The repercussions went further. Horses threw their riders and ran off into the dark woods. Others shied at the noise and took some careful persuasion from their riders to calm their dancing limbs. The king himself was among them. His dark charger sidestepped, ears swivelling to capture any report of a further attack of like nature.
‘What do you suppose she found to put in the cannon?’ I asked as we watched the chaos.
‘And how did they get it into the thing?’ Tansy asked, wondering how the two ladies managed it. ‘Whatever it was, it was heavy to make a hole that deep.’
More men were making their way out from the well in the dirt, looking shaken and also exceedingly muddy. Armour was not the thing for climbing as a general rule. It made the wearer heavier for one thing and even the finest of elfin chain mail impeded movement. When scampering out of a hole it was advantageous to be able to flex one’s limbs in all manner of directions.
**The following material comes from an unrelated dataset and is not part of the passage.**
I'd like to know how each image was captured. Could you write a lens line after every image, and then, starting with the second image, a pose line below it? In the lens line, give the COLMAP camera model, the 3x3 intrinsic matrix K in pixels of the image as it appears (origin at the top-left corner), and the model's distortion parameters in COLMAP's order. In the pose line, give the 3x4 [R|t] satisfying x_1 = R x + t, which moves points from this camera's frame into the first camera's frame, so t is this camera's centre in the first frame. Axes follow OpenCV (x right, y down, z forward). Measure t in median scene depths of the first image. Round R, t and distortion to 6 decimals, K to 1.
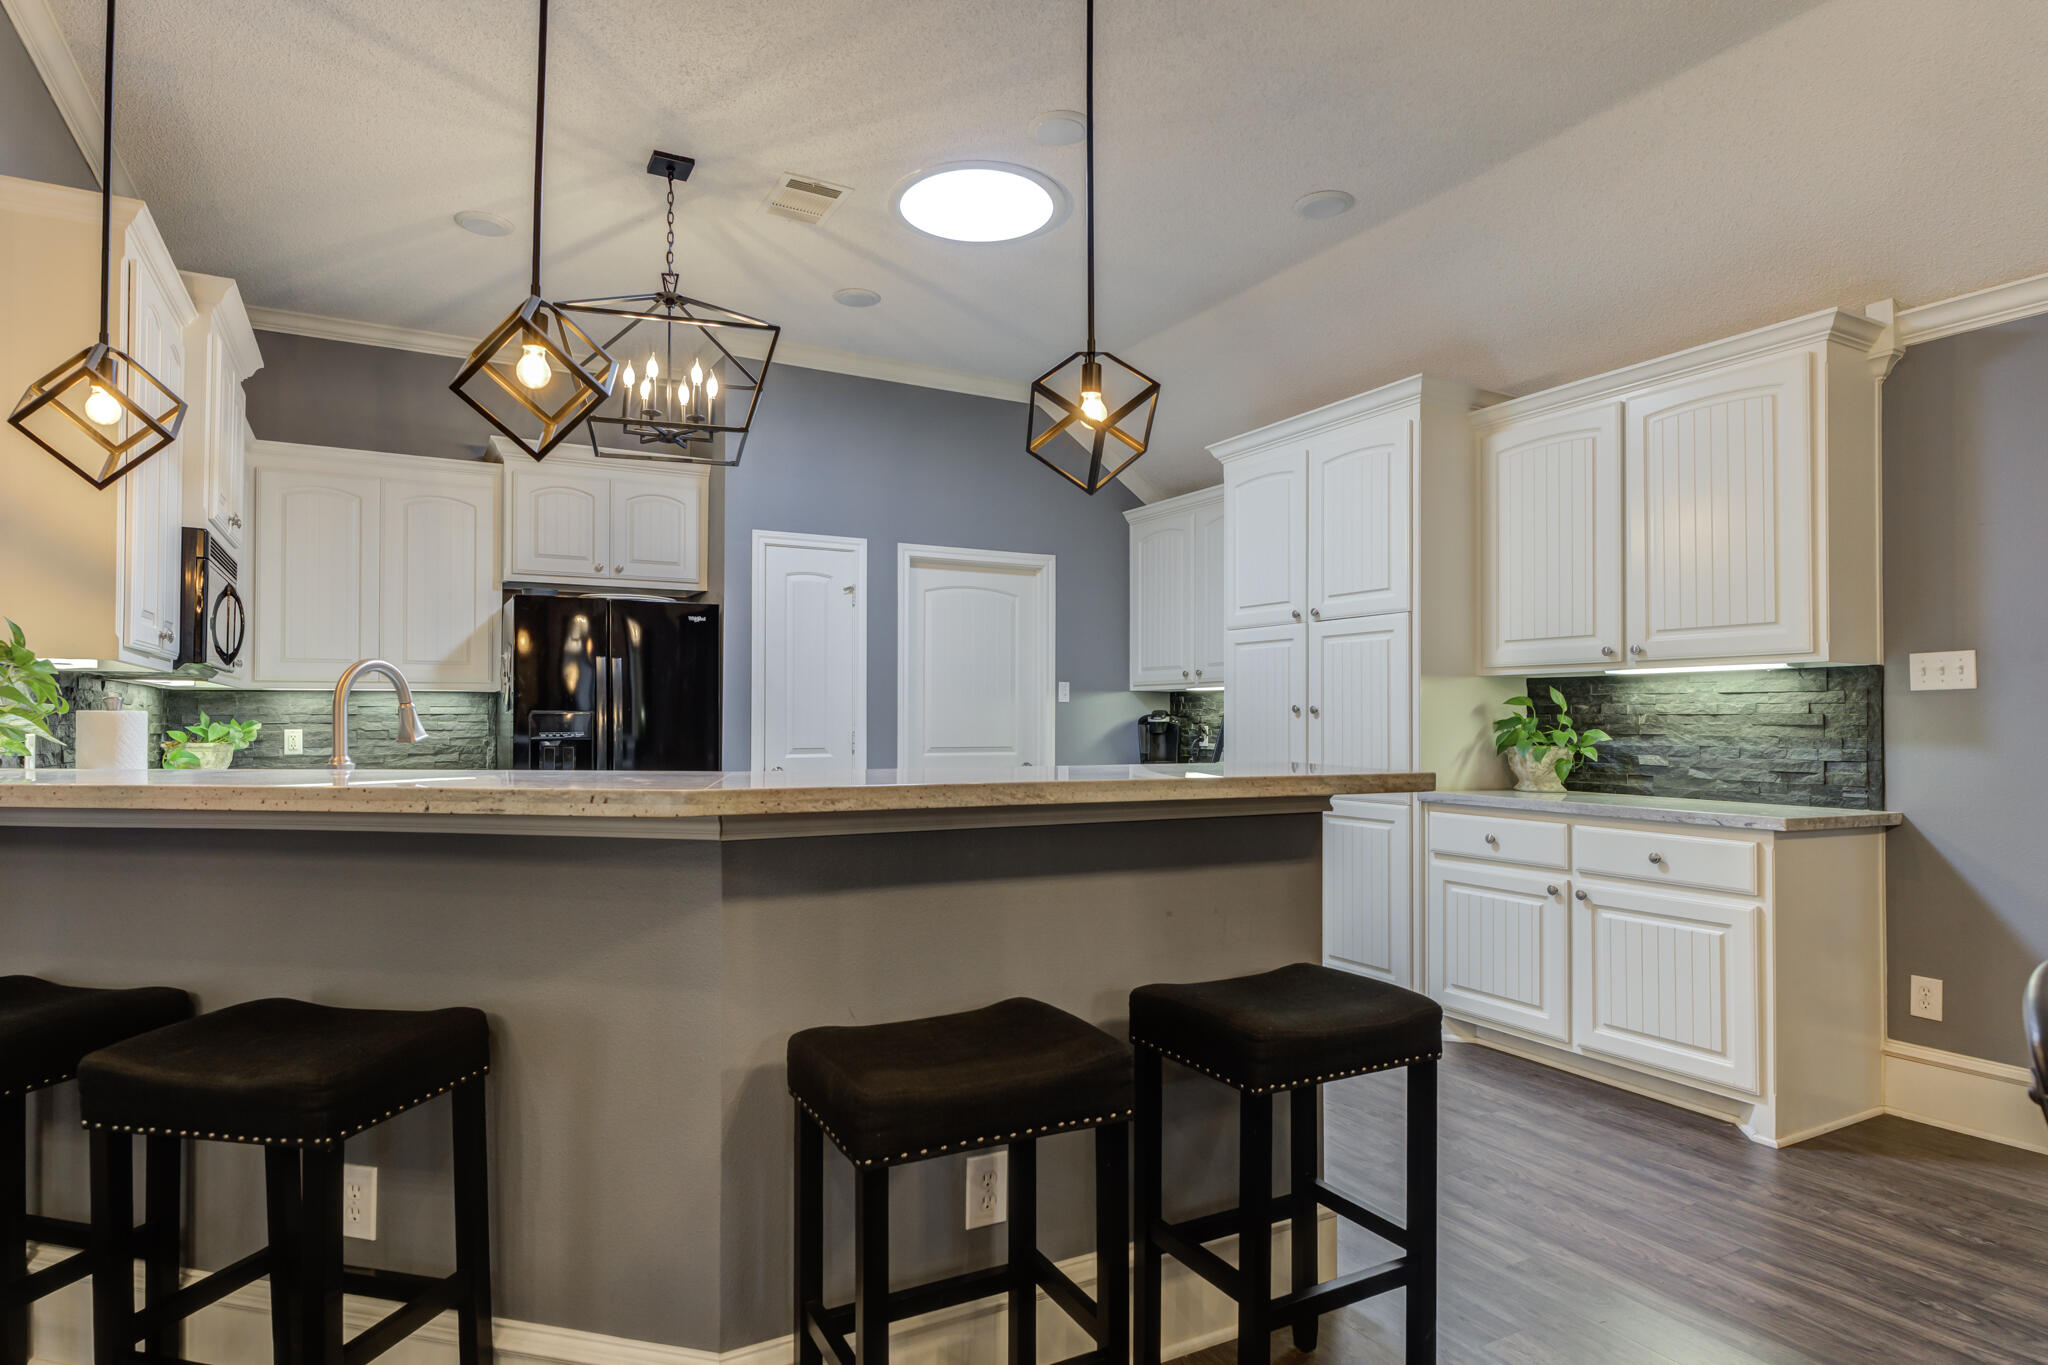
lens RADIAL K [[1093.4, 0, 1006.5], [0, 1093.4, 691.5], [0, 0, 1]] dist [0.013493, 0.000128]
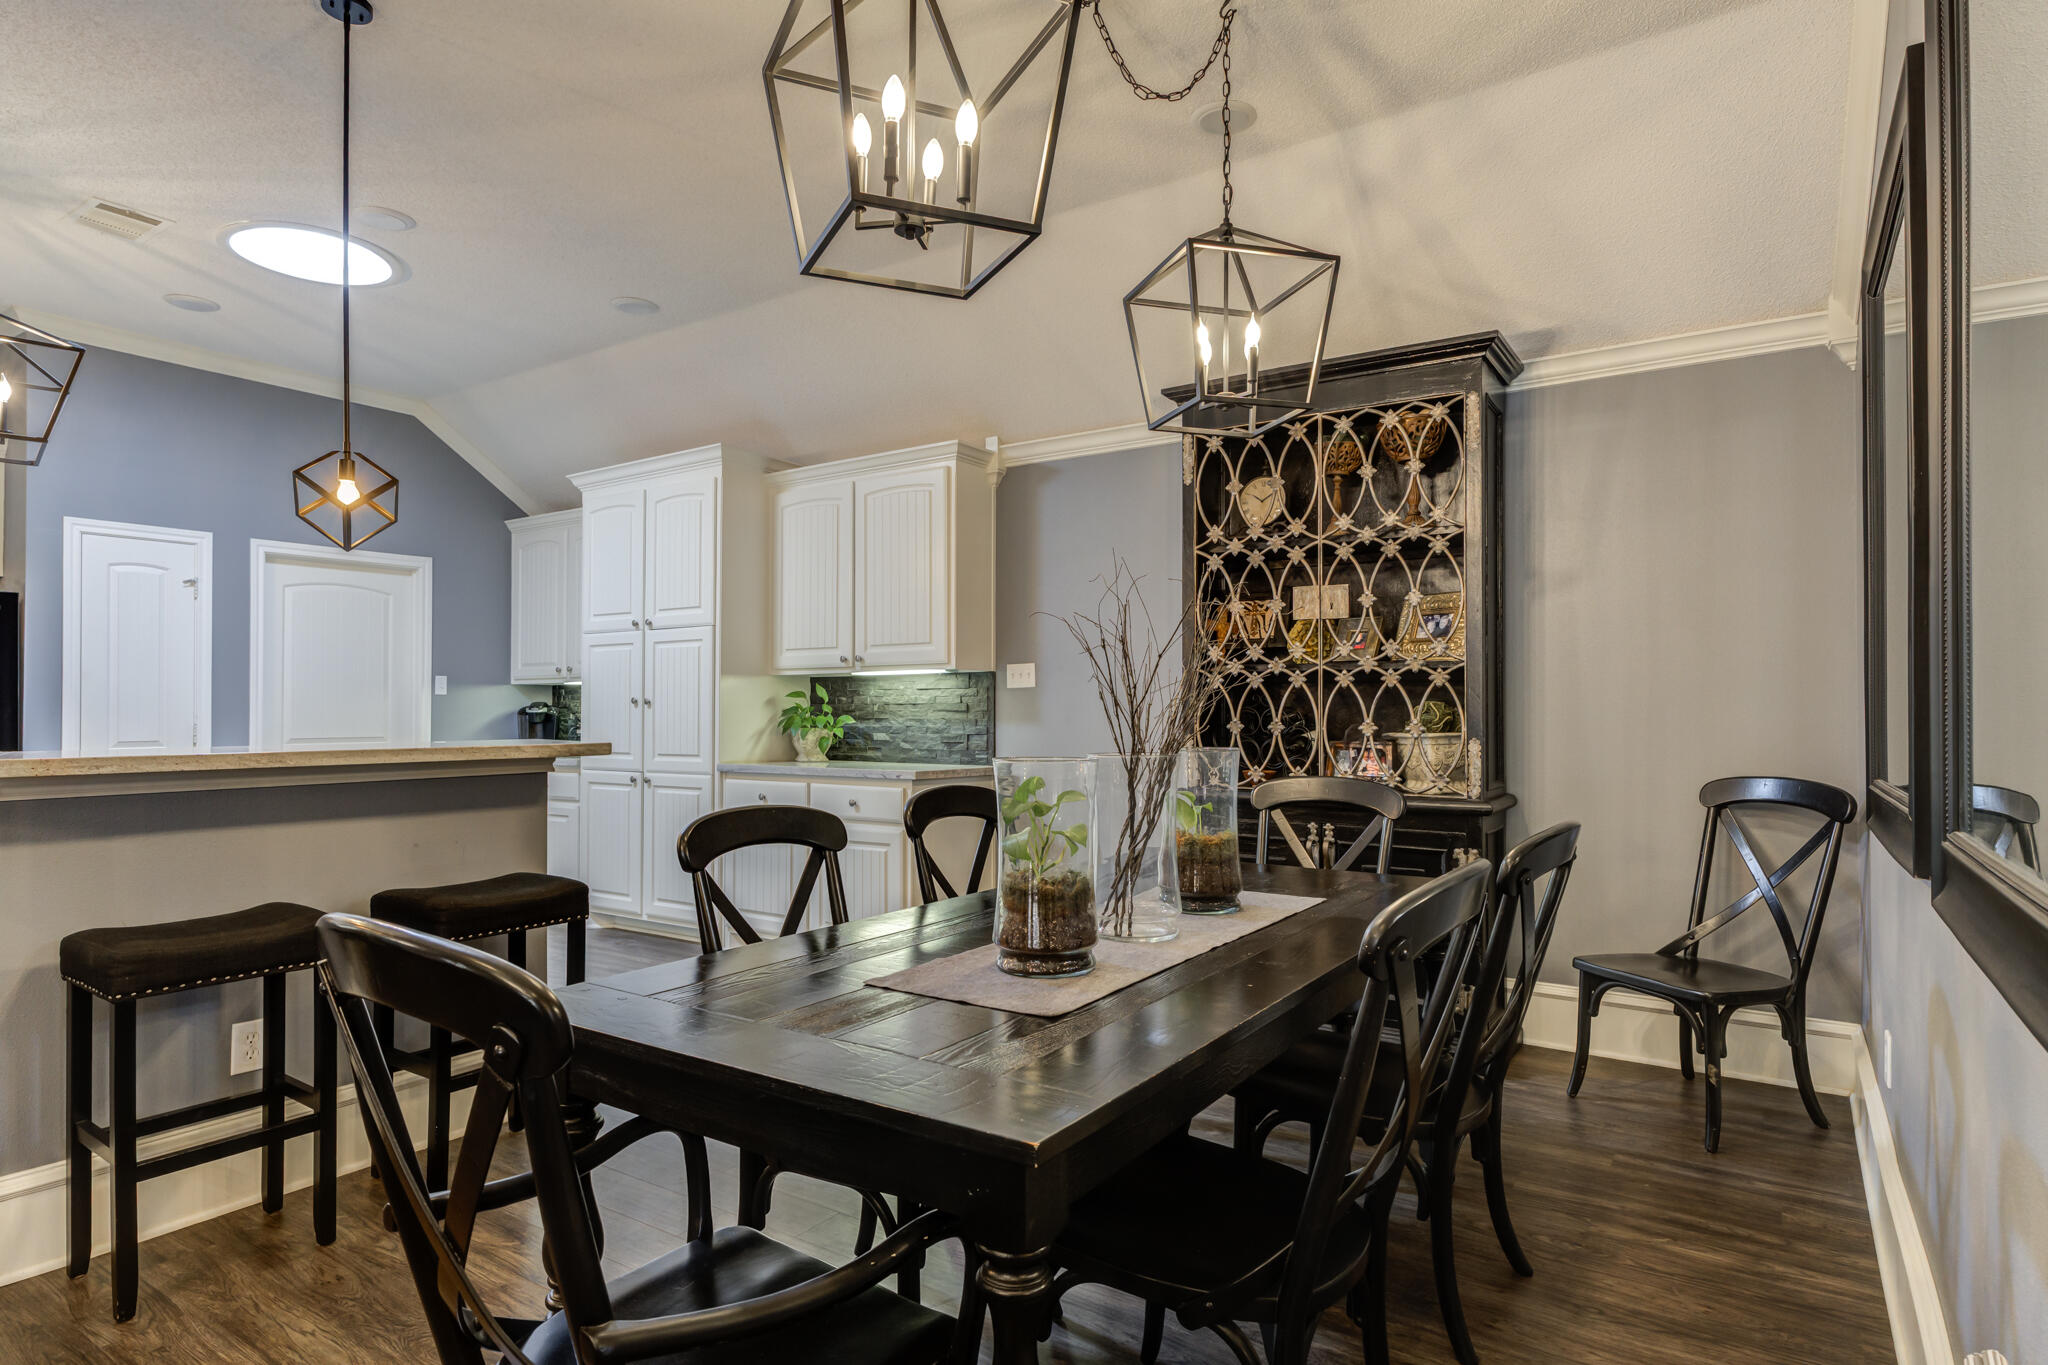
lens RADIAL K [[1093.4, 0, 996.8], [0, 1093.4, 688.0], [0, 0, 1]] dist [0.013493, 0.000128]
pose [[0.896568, 0.002410, 0.442900, 0.099371], [-0.004899, 0.999978, 0.004475, -0.006636], [-0.442880, -0.006182, 0.896560, -0.318932]]
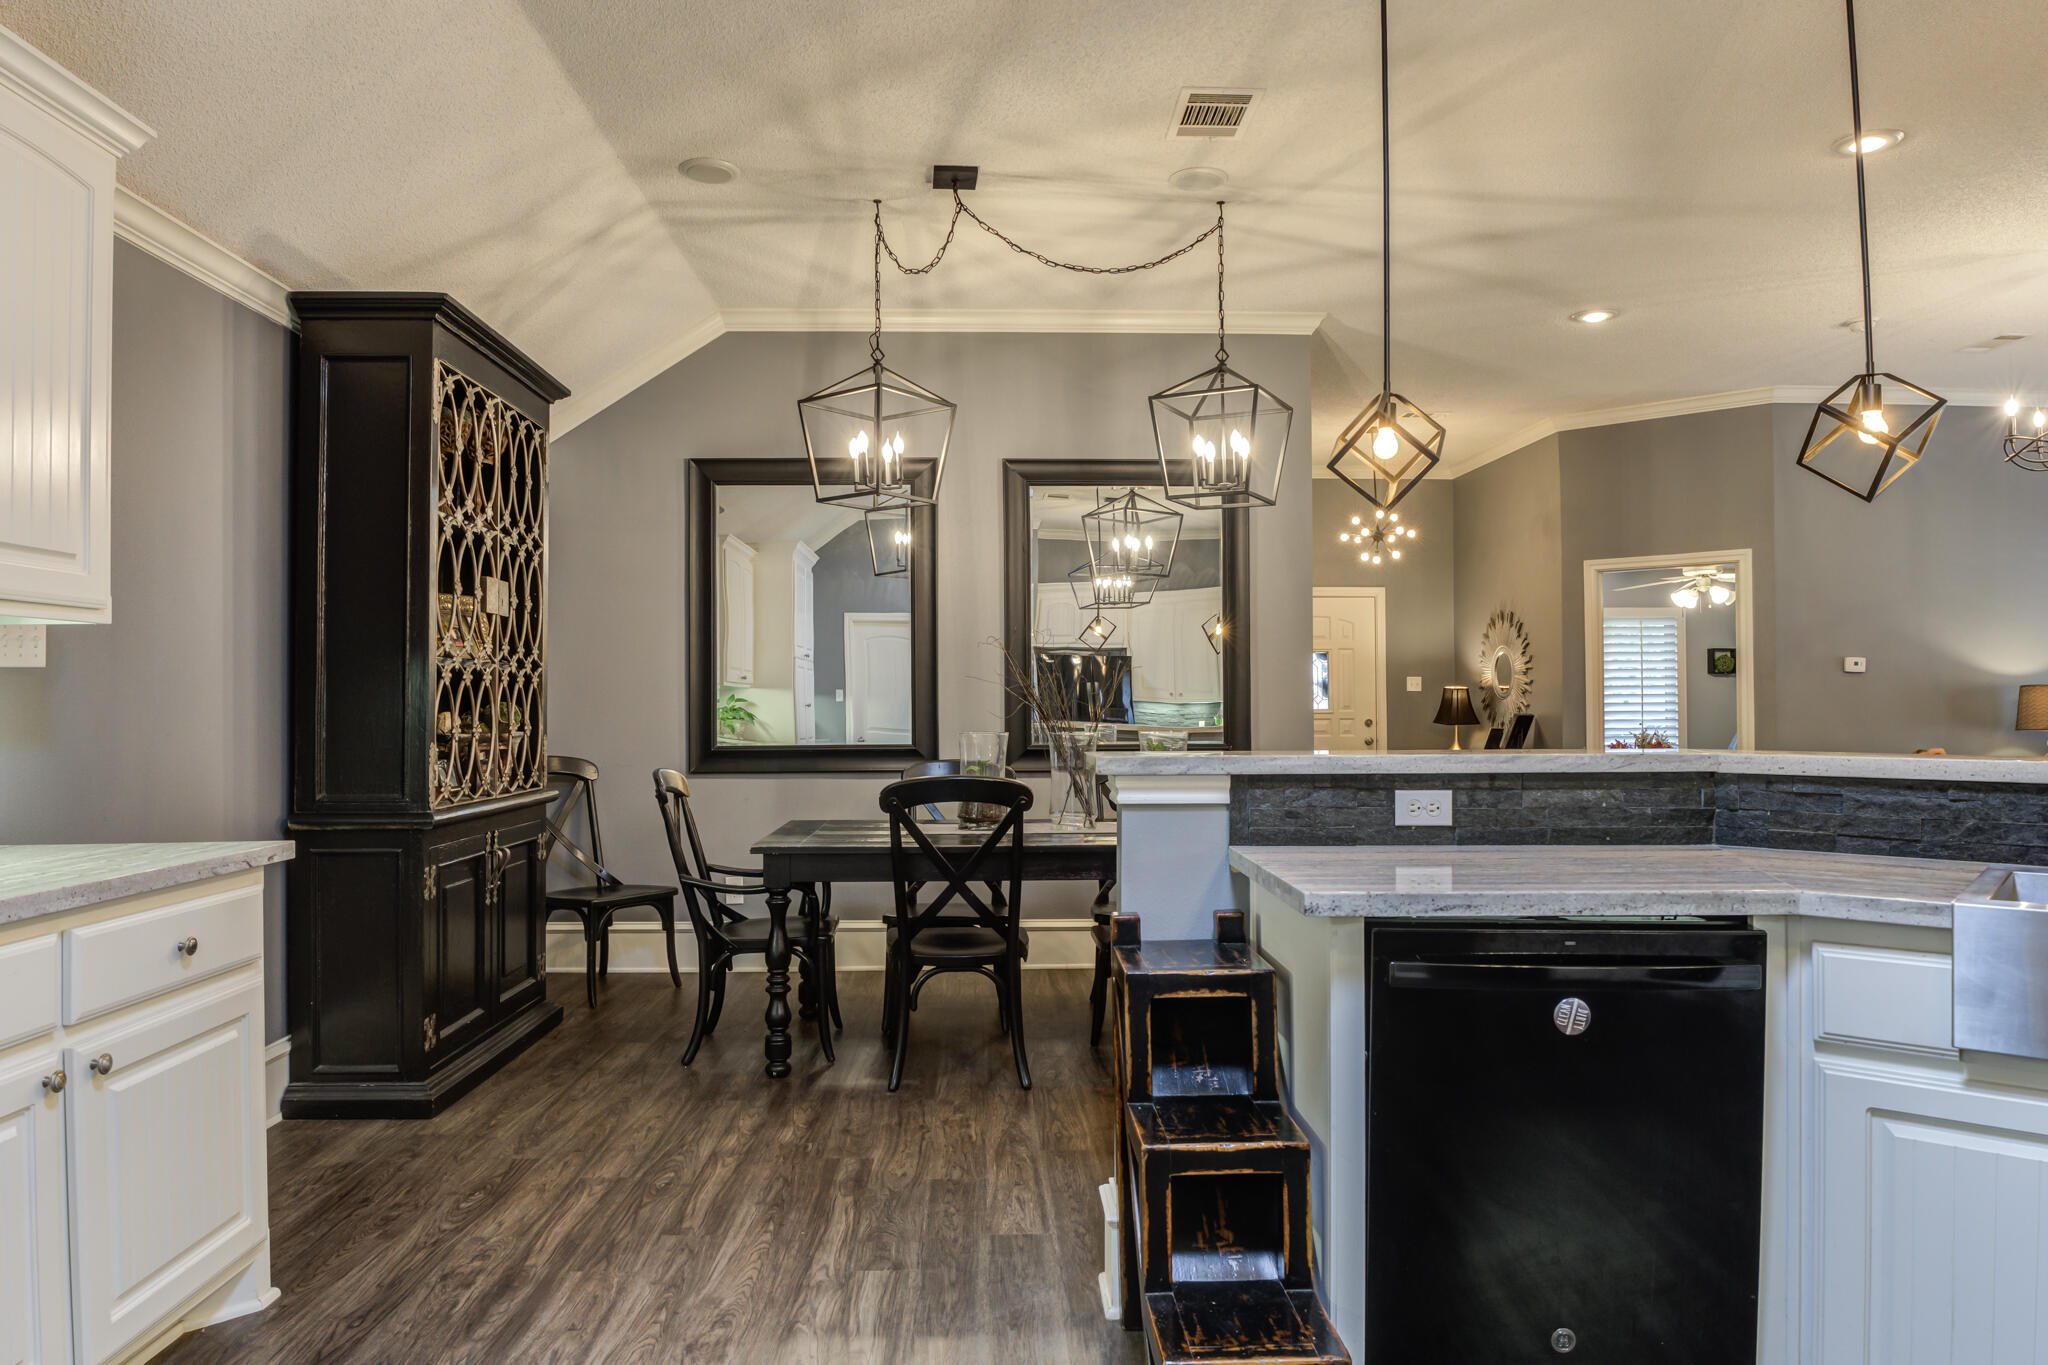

The king looked very put out. Bad enough he was awakened from a long slumber precipitously—if accidentally! For we did not mean to do it—but in his resulting attack to be fired upon with such success in the first salvo. It did not bode well for his efforts.
Just then the queen reappeared beside where we kept our vigil. We straightened at once, feeling a bit like soldiers who had been derelict in our duty, though of course we were unwilling recruits who never imagined campaigning in this way. It felt rather like the height of absurdity and I muttered to Tansy that he really ought to measure our distance from the ground at this juncture.
‘Do you surrender?!’ the black queen demanded with a haughty air of triumph. Her face glowed with a grin that made her look much younger in some ineffable way. It was an uneasy reminder that the wars of the powerful were little more than a game to them, though sadly it is we soldiers who pay the price of the clashing. I hoped none of the king’s men had perished in the cannon fire.
The king looked surly. Probably it was the crankiness of being awakened too soon, but also to have been so soundly defeated with a single shot was bound to rankle even if the war was with one’s own wife. ‘I heartily offer to accept your terms for the peaceful resolution to this conflict.’
‘As long as you don’t have to admit defeat,’ Tansy muttered too quietly for any but me to hear. It may have been a result of his peculiar nature, but my friend often revealed some bitterness about the need for men to maintain their dignity and the upper hand. It was only natural after all, I suppose.
The queen and the Lady Judith linked hands and laughed. They quite clearly considered themselves the victors. ‘Then let it be so. You shall accede to my choice in cheeses from here on. Say it is so!’
‘Your cheese choice will reign supreme,’ the king said with solemnity, a hand upon his breast.
Tansy blinked, took out the tape measure and assessed our height. If we were not at the peak of absurdity, we must certainly be close by.